▶ **Passage to read**
==========
House debates

Wednesday, 4 February 2009

Appropriation (Nation Building and Jobs) Bill (No. 1) 2008-2009; Appropriation (Nation Building and Jobs) Bill (No. 2) 2008-2009; Household Stimulus Package Bill 2009; Tax Bonus for Working Australians Bill 2009; Tax Bonus for Working Australians (Consequential Amendments) Bill 2009; Commonwealth Inscribed Stock Amendment Bill 2009

Second Reading

1:15 pm

Photo of Jamie BriggsJamie Briggs (Mayo, Liberal Party) Share this | Hansard source

The member for Bendigo highlights the point. This government is the most arrogant government and the most dangerous economic government we have had since Gough Whitlam had his hands on the levers. We know that because most of those on the other side are great disciples of Gough. There was a great celebration last week for his birthday, and I congratulate him on being the oldest former prime minister. However, he was a terrible prime minister. What we are seeing here is a bigger spend than Gough, by GDP. We have seen a situation where this government inherited a $22 billion inheritance that has been spent, with another $22 billion and another $30 billion next year, and they are asking for the bank to extend their credit card to $200 billion. There is not a shred of economic credibility left on the other side.
==========
Data items:
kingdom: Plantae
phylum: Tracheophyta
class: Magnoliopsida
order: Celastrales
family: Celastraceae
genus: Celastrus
==========
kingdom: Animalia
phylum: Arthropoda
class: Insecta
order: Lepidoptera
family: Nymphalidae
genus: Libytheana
==========
▶ **Problems**
1. In the parliamentary speech, what amount is the government said to be asking the bank to extend its credit card to?
2. In the parliamentary speech, how does the speaker back up the claim that this is the most arrogant and most dangerous economic government since Gough Whitlam? Answer in one to three sentences.
3. Carry on the parliamentary speech from where it stops.

▶ **Exercise responses**
1. $200 billion.

2. The speaker says "we know that" because most of those on the other side are great disciples of Gough. The speaker also claims the government is making a bigger spend than Gough, by GDP.

3.
There is no evidence that the first package worked. There is no evidence that this package will work. There are general assertions and there is politics, and that is all it is about. How do we say it is politics? Let us look at the language in the House of the Prime Minister, the Treasurer and other ministers who have their answers drafted by the hollowmen in the PM’s office each day. It is either ‘decisive’ or ‘a temporary deficit’. Where did the ‘temporary deficit’ come from? I understand it came from a former Treasurer and then prime minister in the early 1990s who claimed that it would be a temporary deficit. It was only temporary until the coalition was elected and then it was turned around, when tough decisions were made in 1996 to bring the budget back into the black to reduce those interest payments. That is the only time it was dragged around, and the ‘temporary’ was ended. And that is what will happen here again. It cannot be temporary when the out years all predict a deficit. There is no plan to get out of deficit; there is no plan for a future surplus. This is Labor writ large.

Instead of spending his holidays writing an 8,000-word ideological rant based on some thought bubble I think he had before Christmas and trying to box the Leader of the Opposition into a corner, the Prime Minister really should have sat down and thought about a plan to keep Australia strong. Let us not forget that he has inherited one of the best economic situations in the world. I will quote from someone who is not a supporter of ours, who said on the weekend that:

Australia has a AAA foreign currency rating.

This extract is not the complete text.